3. Recovery from Failures

Billionaires are rarely disheartened by failures. They see each mistake as a necessary step towards their success. As one retail billionaire said in the study, “Our current business model is the result of a series of failures and the lessons we learned from them. If we would have stuck to the original business model, we would be bankrupt by now.”
Possessing these three traits aside, one also needs to disregard “common” knowledge about achieving success.

Myth: You can be whoever you want to be

Almost always it isn’t the case because you are limited. While we want to believe that persistence and claiming it from the universe can help achieve dreams, it just doesn’t hold true. Hard work is like a currency with the different areas of your life like stocks. Given a fixed investment of hard earned work, not all stocks will generate the same amount of return. It would be to your advantage however that you identify the area where your hard work will pay off. Zero in on that field.

Myth: Follow your passion and then money will come after

It’s a cliché when successful people state in interviews: “I didn’t do it for the money. I just followed my passion. The money came later.” Often times we fall for this overly dramatic line, when in fact, it’s a tragedy when people buy it.
Reality check, to generate ten figures of wealth, one has to be in these 3 fields: technology, energy, and finance. The first step is to devote all your efforts to mastering a set skill, in which case to put in the often cited “10,000 hours” to be great at something applies. Of course this doesn’t have anything to do with doing something you love but rather excelling in something that pays. You’ll be better off mapping out or devising a scheme to rake in income than doing what you love.

Truth: Identify a big problem

All these young billionaires were able to identify a macro-level problem that affected a lot of people and worked to solve these people’s needs. Most entrepreneurs devote their time and effort in cornering a “niche market” but more often than not don’t make it big. The key is to, in fact, think BIG. When e-mails couldn’t accommodate video content online, YouTube solved it. Airbnb just about solved the young traveler’s woe of not being to afford expensive accommodations.
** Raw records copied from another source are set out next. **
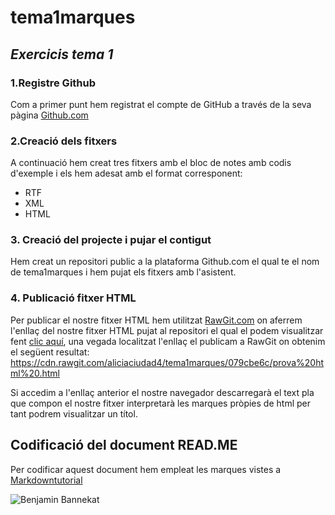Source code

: # tema1marques
## _Exercicis tema 1_

### 1.Registre Github
Com a primer punt hem registrat el compte de GitHub a través de la seva pàgina [Github.com](https://github.com/join?source=header-home)

### 2.Creació dels fitxers
A continuació hem creat tres fitxers amb el bloc de notes amb codis d'exemple i els hem adesat amb el format corresponent:
* RTF
* XML
* HTML

### 3. Creació del projecte i pujar el contigut
Hem creat un repositori public a la plataforma Github.com el qual te el nom de tema1marques i hem pujat els fitxers amb l'asistent.

### 4. Publicació fitxer HTML
Per publicar el nostre fitxer HTML hem utilitzat [RawGit.com](https://rawgit.com/) on aferrem l'enllaç del nostre fitxer HTML pujat al repositori el qual el podem visualitzar fent [clic aquí](https://github.com/aliciaciudad4/tema1marques/blob/master/prova%20html%20.html), una vegada localitzat l'enllaç el publicam a RawGit on obtenim el següent resultat:
https://cdn.rawgit.com/aliciaciudad4/tema1marques/079cbe6c/prova%20html%20.html

Si accedim a l'enllaç anterior el nostre navegador descarregarà el text pla que compon el nostre fitxer interpretarà les marques pròpies de html per tant podrem visualitzar un títol.

## Codificació del document READ.ME
Per codificar aquest document hem empleat les marques vistes a [Markdowntutorial](https://www.markdowntutorial.com)

![Benjamin Bannekat](https://octodex.github.com/images/bannekat.png)

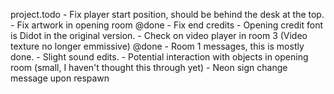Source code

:project.todo
	- Fix player start position, should be behind the desk at the top.
	- Fix artwork in opening room @done
	- Fix end credits
	- Opening credit font is Didot in the original version.
	- Check on video player in room 3 (Video texture no longer emmissive) @done
	- Room 1 messages, this is mostly done. 
	- Slight sound edits. 
	- Potential interaction with objects in opening room (small, I haven't thought this through yet)
	- Neon sign change message upon respawn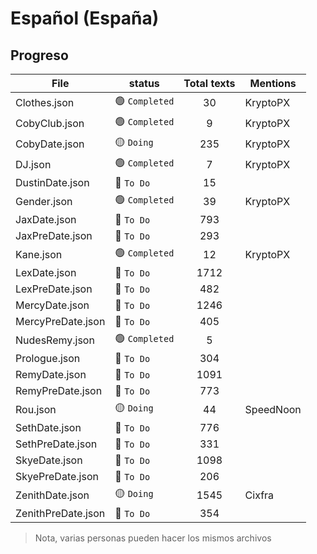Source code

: # Español (España)

## Progreso

| File               | status        | Total texts | Mentions  |
| ------------------ | ------------- | :---------: | --------- |
| Clothes.json       | 🟢 `Completed` |     30      | KryptoPX  |
| CobyClub.json      | 🟢 `Completed` |      9      | KryptoPX  |
| CobyDate.json      | 🟡 `Doing`     |     235     | KryptoPX  |
| DJ.json            | 🟢 `Completed` |      7      | KryptoPX  |
| DustinDate.json    | 🔴 `To Do`     |     15      |           |
| Gender.json        | 🟢 `Completed` |     39      | KryptoPX  |
| JaxDate.json       | 🔴 `To Do`     |     793     |           |
| JaxPreDate.json    | 🔴 `To Do`     |     293     |           |
| Kane.json          | 🟢 `Completed` |     12      | KryptoPX  |
| LexDate.json       | 🔴 `To Do`     |    1712     |           |
| LexPreDate.json    | 🔴 `To Do`     |     482     |           |
| MercyDate.json     | 🔴 `To Do`     |    1246     |           |
| MercyPreDate.json  | 🔴 `To Do`     |     405     |           |
| NudesRemy.json     | 🟢 `Completed` |      5      |           |
| Prologue.json      | 🔴 `To Do`     |     304     |           |
| RemyDate.json      | 🔴 `To Do`     |    1091     |           |
| RemyPreDate.json   | 🔴 `To Do`     |     773     |           |
| Rou.json           | 🟡 `Doing`     |     44      | SpeedNoon |
| SethDate.json      | 🔴 `To Do`     |     776     |           |
| SethPreDate.json   | 🔴 `To Do`     |     331     |           |
| SkyeDate.json      | 🔴 `To Do`     |    1098     |           |
| SkyePreDate.json   | 🔴 `To Do`     |     206     |           |
| ZenithDate.json    | 🟡 `Doing`     |    1545     | Cixfra    |
| ZenithPreDate.json | 🔴 `To Do`     |     354     |           |

> Nota, varias personas pueden hacer los mismos archivos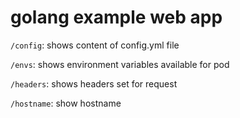 # golang example web app

`/config`: shows content of config.yml file

`/envs`: shows environment variables available for pod

`/headers`: shows headers set for request

`/hostname`: show hostname
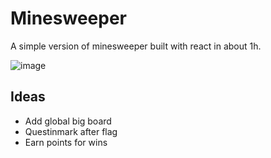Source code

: # Minesweeper

A simple version of minesweeper built with react in about 1h.

![image](https://github.com/user-attachments/assets/25012972-ebe8-4610-bd28-c181ce8c4e2d)

## Ideas

- Add global big board
- Questinmark after flag
- Earn points for wins
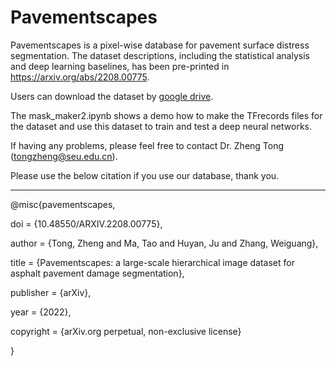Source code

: # Pavementscapes
Pavementscapes is a pixel-wise database for pavement surface distress segmentation. The dataset descriptions, including the statistical analysis and deep learning baselines, has been pre-printed in https://arxiv.org/abs/2208.00775.

Users can download the dataset by [google drive](https://drive.google.com/drive/folders/1h9Mis8s93TrRfzWQ4tThi8D_Ze0qS25U?usp=sharing).

The mask_maker2.ipynb shows a demo how to make the TFrecords files for the dataset and use this dataset to train and test a deep neural networks.

If having any problems, please feel free to contact Dr. Zheng Tong (tongzheng@seu.edu.cn).

Please use the below citation if you use our database, thank you.

--------------------------------

@misc{pavementscapes,

  doi = {10.48550/ARXIV.2208.00775},
  
  author = {Tong, Zheng and Ma, Tao and Huyan, Ju and Zhang, Weiguang},
  
  title = {Pavementscapes: a large-scale hierarchical image dataset for asphalt pavement damage segmentation},
  
  publisher = {arXiv},
  
  year = {2022},
  
  copyright = {arXiv.org perpetual, non-exclusive license}
  
}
Truth: Don’t die working for someone else

Working for a company you look up to could give you excellent training, experience, and network. But you have to venture off on your own business in the soonest time. Think about it, no corporate employee was ever handed a check worth a billion bucks. An employee is only paid a modest salary while generating money for the business, which is just how the system works. Ownership is essential in success.